In this way, they present themselves to the enemy as a single, enormous animal that would be futile to attack. However, if fish that feed on them were to attempt an “assault,” they would face furious head blows against the population, and after several attempts, they would notice that they can only occasionally detach an individual from the formation. This represents meager food for a significant expenditure of energy.

On one occasion, a cluster of a hundred crabs was followed and observed. It was found that they had barely covered 300 meters of seafloor in just over two months. During their slow movement, they encountered another, much larger formation consisting of several thousand individuals and merged with it. After these gatherings and once spawning is finished, king crabs regain their freedom and return to their solitary lives to feed.
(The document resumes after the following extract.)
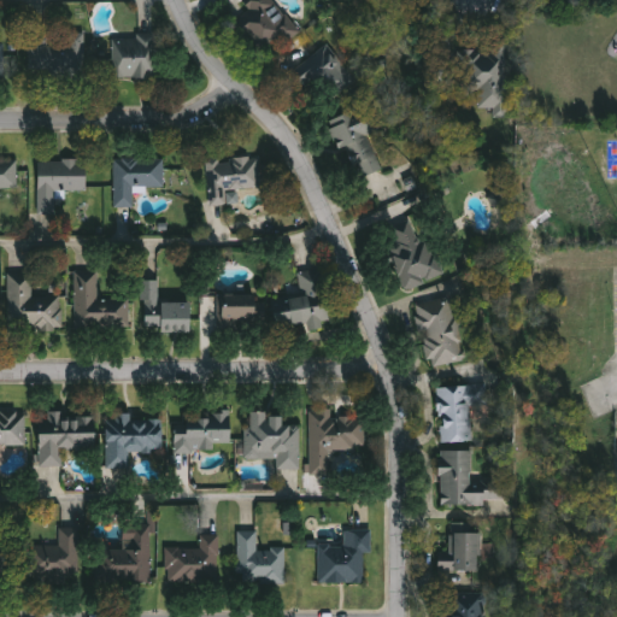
[(278,0),(295,39),(260,53),(238,0),(278,0)]
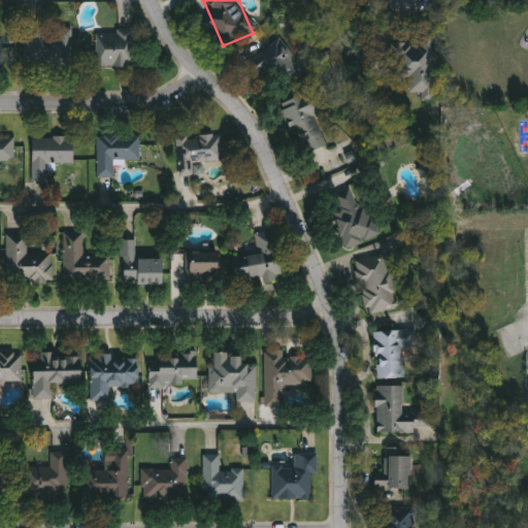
[(98,67),(98,31),(134,32),(134,68),(98,67)]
They then become easy prey for predators, who will have to settle for isolated individuals.

Over thousands of years of evolution, the sea has found ingenious answers to the questions of survival. Animals have developed successful defenses to face their enemies. However, they have not yet developed “antibodies” against human attacks. In the case of the king crab, humans take advantage of these massive gatherings to catch them with minimal effort. The sea will have to respond to this; the only question is whether we will give it enough time.

“One cannot defend what one does not love, and one cannot love what one does not know.”